Stored items:
:::::

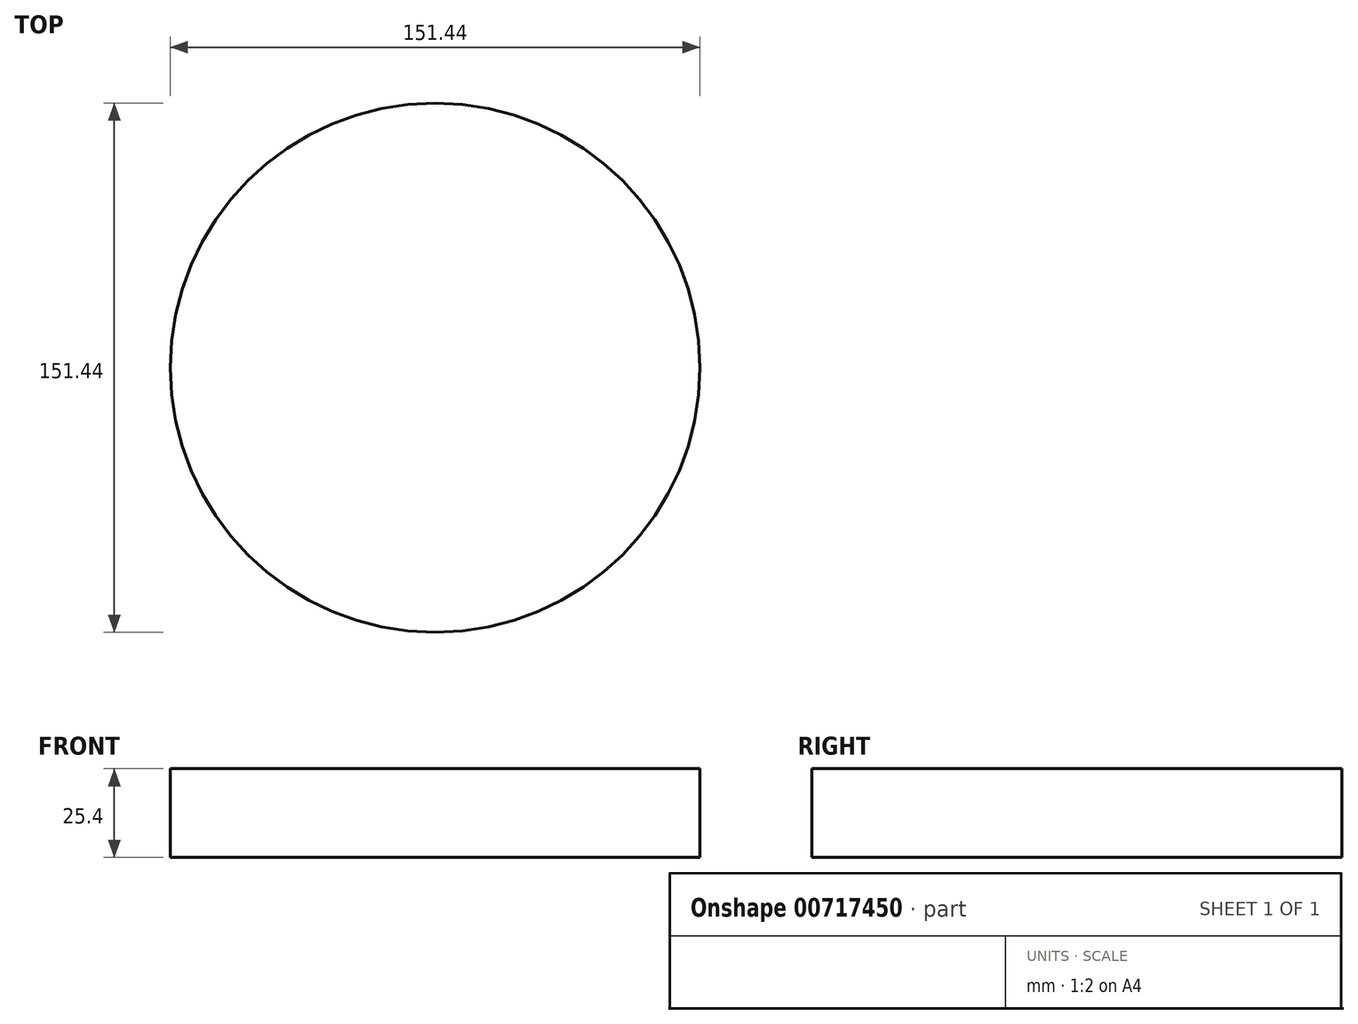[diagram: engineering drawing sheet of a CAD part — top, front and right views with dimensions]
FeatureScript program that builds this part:
annotation { "Feature Type Name" : "Feature", "Feature Type Description" : "" }
export const myFeature = defineFeature(function(context is Context, id is Id, definition is map)
    precondition{}
    {
        {
            var Q0;
            Q0=qCreatedBy(makeId("Top.planeOp"),FACE);
            var sketch = newSketch(context, id + "F0", { "sketchPlane" : qUnion([Q0])});
            skCircle(sketch, "E0", {"center": v(0, 0) * mm, "radius": 75.72 * mm});
            skSolve(sketch);
        }
        {
            var Q0;
            Q0=makeQuery(id+"F0.imprint","IMPRINT",FACE,{"disambiguationData":[TD([[makeQuery(id+"F0.imprint","IMPRINT",EDGE,{"derivedFrom":sQuery(id+"F0.wireOp",EDGE,"E0")}),1.0]])]});
            extrude(context, id + "F1", {"entities" : qUnion([Q0]), "depth" : 25.4 * mm, "offsetDistance" : 25.4 * mm});
        }
    });
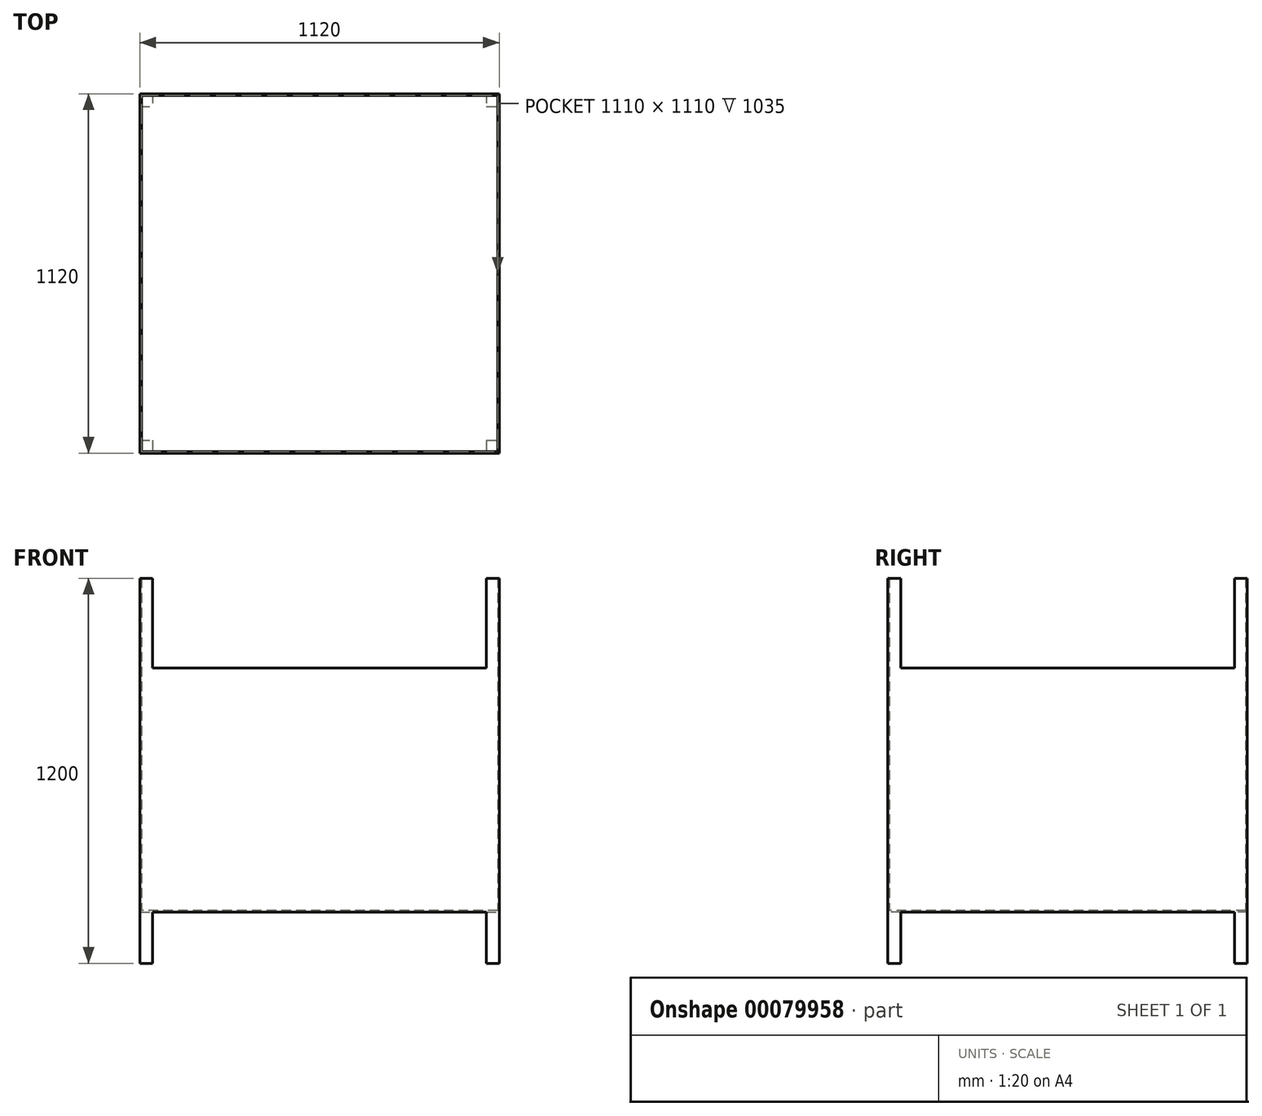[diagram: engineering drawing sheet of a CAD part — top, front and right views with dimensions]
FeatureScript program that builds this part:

:::::

● What the task asks:
Please arrange each line of the listing above as a Markdown table with columns headed n and Line, numbering the rows and omitting blank lines. Leave the pictures out.

● The result:
| n | Line |
|---|---|
| 1 | [diagram: engineering drawing sheet of a CAD part — top, front and right views with dimensions] |
| 2 | FeatureScript program that builds this part: |
| 3 | annotation { "Feature Type Name" : "Feature", "Feature Type Description" : "" } |
| 4 | export const myFeature = defineFeature(function(context is Context, id is Id, definition is map) |
| 5 |     precondition{} |
| 6 |     { |
| 7 |         { |
| 8 |             var Q0; |
| 9 |             Q0=qCreatedBy(makeId("Top.planeOp"),FACE); |
| 10 |             var sketch = newSketch(context, id + "F0", { "sketchPlane" : qUnion([Q0])}); |
| 11 |             skCircle(sketch, "E0", {"center": v(0, 0) * mm, "radius": 75.72 * mm}); |
| 12 |             skSolve(sketch); |
| 13 |         } |
| 14 |         { |
| 15 |             var Q0; |
| 16 |             Q0=makeQuery(id+"F0.imprint","IMPRINT",FACE,{"disambiguationData":[TD([[makeQuery(id+"F0.imprint","IMPRINT",EDGE,{"derivedFrom":sQuery(id+"F0.wireOp",EDGE,"E0")}),1.0]])]}); |
| 17 |             extrude(context, id + "F1", {"entities" : qUnion([Q0]), "depth" : 25.4 * mm, "offsetDistance" : 25.4 * mm}); |
| 18 |         } |
| 19 |     }); |
| 20 | [diagram: engineering drawing sheet of a CAD part — top, front and right views with dimensions] |
| 21 | FeatureScript program that builds this part: |